Hello,
I'm new to ATAC-seq, and I'm seeing something that seems odd to me in my sequencing data.
I'm using Bowtie2 to align my reads without trimming to the genome (Human), and I'm getting between 40-50% aligning 0 times. If I write the unaligned reads to their own fastq, it appears that these are all Illumina Transposase Adaptor sequences. It's not immediately apparent to me why such a high percentage would be the sequenced adaptor sequence. Additionally, if I use Cutadapt to trim the adaptor sequence, I think have a large % that goes to 0-1 bp in length (which makes sense given the above).
Any input on this would be much appreciated.
As a side question, is it abnormal to have a high % of multimappers (~30%)?
You have adapters dimer with no inserts. Not much you can do at this step but remove/ignore those and move on.
For ChIP-seq, there are certain regions with high proportion of multi-mappers, and there is even blacklists for these regions (I think for human and mouse). I think ATAC-seq also suffers from this problem.
There are indeed low-complexity regions that attract multimappers, but this is only a small fraction of an NGS library. We did quite many ATAC-seq experiments in our lab, but I've never seen 30% multimappers, rather < 5%.
ENCODE blacklists for ATAC-seq.
what genomax and h.mon said plus: the most likely reason is that the library prep wasn't optimal
Thanks for the feedback. Do you have any suggestions on what parameters I might want to change (Following the Buenrostro protocol)? Would the amount of cells be the main factor here?
amount of DNA is certainly a main contributor. I'm not a wet lab person so I don't know the specifics of how to get rid of adapters, I'd imagine there might be some way to clean the samples before you put them on the flow cell.
No, the cell number is not a factor. Given a proper handling, ATAC-seq works fine from 500 to several tens of thousands of cells. Did you see an abnormally high dimer peak in the gel/bioanalyzer at around 100bp?
I did see a relatively large peak there. Do you have protocol suggestions to reduce this dimer amount or would you suggest size selecting the library?
I always purify after the PCR with 1.2x AMPure XP beads. That reduces the peak dramatically. Still, the standard protocol uses a standard column purification without caring about this peak. Can you upload the gel/BA picture somewhere so I can have a look? Typically you can judge library quality quiet well from the gel picture.
https://postimg.org/image/44tny8apj/
Pretty messy at the beginning of the plot, I've never seen these kind of peaks in my libraries. The nucleosomal pattern looks ok though. You really seem to have an issue with adapter dimers. Did you use the standard PCR protocol without modifications, and assembled the reaction on ice? Which polymerase did you use?

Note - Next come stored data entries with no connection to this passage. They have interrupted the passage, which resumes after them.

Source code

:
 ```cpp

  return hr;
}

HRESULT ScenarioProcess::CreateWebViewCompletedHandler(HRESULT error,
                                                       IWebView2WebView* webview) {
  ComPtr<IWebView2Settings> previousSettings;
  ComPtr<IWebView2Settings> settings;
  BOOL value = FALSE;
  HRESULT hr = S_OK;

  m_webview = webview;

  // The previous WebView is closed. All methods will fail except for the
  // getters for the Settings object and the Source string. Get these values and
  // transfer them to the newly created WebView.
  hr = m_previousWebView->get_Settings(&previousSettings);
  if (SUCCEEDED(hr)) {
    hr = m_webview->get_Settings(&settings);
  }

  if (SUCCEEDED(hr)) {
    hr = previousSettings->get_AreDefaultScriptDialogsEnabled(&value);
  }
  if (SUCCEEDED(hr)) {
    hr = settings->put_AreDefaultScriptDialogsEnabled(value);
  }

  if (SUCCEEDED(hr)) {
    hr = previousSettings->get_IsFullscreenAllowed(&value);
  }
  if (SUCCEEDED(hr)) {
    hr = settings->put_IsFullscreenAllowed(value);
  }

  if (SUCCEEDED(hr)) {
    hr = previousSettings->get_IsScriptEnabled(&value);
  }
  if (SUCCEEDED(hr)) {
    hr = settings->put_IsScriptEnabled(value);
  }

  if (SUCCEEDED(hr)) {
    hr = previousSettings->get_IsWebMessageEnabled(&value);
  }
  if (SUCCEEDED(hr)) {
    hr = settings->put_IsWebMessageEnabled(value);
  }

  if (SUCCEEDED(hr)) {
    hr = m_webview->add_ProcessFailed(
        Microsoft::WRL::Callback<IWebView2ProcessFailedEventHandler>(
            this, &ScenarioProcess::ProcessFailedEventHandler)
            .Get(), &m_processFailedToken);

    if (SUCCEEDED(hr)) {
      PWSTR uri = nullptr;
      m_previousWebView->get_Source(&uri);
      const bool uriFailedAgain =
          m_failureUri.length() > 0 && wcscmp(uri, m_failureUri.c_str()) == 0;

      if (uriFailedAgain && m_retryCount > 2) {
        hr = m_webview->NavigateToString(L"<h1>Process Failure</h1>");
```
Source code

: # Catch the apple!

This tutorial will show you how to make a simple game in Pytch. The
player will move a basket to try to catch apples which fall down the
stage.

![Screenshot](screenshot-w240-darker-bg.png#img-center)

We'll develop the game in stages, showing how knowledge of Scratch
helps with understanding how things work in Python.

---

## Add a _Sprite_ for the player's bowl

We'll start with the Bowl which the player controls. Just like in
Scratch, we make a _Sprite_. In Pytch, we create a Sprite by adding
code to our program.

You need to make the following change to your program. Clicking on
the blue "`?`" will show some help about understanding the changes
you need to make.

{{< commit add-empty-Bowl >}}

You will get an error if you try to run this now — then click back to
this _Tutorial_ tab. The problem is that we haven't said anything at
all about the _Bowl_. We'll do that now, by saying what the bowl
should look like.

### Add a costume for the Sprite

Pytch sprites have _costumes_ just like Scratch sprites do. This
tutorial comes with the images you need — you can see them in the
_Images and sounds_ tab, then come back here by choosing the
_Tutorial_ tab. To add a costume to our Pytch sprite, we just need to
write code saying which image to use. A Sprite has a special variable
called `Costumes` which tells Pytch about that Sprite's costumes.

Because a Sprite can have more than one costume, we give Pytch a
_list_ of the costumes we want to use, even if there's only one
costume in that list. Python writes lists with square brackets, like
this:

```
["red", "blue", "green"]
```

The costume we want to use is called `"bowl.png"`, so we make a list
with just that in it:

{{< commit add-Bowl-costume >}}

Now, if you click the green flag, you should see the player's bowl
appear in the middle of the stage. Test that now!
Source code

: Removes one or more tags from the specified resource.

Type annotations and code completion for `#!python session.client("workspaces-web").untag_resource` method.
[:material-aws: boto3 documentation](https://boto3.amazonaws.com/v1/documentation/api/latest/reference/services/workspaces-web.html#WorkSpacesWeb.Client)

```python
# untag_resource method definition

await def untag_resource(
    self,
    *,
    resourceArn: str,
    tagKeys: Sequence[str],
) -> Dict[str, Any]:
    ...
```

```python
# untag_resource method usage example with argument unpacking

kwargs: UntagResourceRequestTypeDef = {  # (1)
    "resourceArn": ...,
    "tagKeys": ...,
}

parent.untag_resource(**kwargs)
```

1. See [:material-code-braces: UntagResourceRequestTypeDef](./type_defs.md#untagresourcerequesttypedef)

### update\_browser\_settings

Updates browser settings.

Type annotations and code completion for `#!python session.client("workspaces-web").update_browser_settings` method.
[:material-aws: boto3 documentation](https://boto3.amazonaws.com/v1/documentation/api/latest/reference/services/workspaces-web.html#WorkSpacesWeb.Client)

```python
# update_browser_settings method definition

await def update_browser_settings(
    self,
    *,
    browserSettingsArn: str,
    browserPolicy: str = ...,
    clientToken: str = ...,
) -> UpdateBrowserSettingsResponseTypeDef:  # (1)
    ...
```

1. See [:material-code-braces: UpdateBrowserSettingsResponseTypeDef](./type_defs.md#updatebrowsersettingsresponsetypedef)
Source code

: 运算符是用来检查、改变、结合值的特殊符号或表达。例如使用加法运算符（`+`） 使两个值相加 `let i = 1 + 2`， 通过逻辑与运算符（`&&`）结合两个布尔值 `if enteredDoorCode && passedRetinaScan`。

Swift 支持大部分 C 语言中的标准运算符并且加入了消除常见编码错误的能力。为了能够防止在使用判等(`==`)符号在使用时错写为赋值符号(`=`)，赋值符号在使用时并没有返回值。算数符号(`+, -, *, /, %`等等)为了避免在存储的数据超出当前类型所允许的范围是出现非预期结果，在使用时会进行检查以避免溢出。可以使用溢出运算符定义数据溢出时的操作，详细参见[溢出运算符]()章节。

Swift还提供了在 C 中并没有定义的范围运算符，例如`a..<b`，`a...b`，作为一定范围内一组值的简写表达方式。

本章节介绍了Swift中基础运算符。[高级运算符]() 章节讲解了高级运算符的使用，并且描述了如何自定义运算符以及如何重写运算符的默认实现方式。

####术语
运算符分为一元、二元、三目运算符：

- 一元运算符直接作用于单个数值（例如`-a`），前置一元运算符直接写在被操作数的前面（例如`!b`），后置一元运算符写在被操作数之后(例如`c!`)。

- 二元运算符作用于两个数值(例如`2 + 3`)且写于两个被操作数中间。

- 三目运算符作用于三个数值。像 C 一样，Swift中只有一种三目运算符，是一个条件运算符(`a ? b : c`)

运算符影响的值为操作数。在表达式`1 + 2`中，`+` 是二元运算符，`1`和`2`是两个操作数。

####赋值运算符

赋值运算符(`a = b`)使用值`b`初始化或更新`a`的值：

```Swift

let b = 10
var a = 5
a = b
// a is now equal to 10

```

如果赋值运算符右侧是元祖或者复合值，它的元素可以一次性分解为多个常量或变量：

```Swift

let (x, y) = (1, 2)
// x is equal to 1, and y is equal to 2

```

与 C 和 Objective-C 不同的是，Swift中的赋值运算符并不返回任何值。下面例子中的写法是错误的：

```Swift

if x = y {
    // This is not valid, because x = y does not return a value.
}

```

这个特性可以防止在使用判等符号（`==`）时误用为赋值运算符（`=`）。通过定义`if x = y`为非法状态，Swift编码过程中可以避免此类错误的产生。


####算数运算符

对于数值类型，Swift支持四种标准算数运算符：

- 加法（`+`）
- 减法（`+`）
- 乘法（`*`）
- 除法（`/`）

I used the PCR protocol without any modifications (and on ice). Per the protocol I used the NEBNext High-Fidelity 2x PCR Master Mix. For the qPCR step to determine cycles I used a slightly modified protocol as my lab buys a mix rather than SYBR Green but I don't see that being a huge difference.
Then I do not know what happened. As a further recommendation, you should additionally add Tween-20 at 0.1% to both transposition and lysis buffer. It will greatly reduce the mitochondrial DNA percentage in your library. Reference for this would be Litzenburger 2017 I think.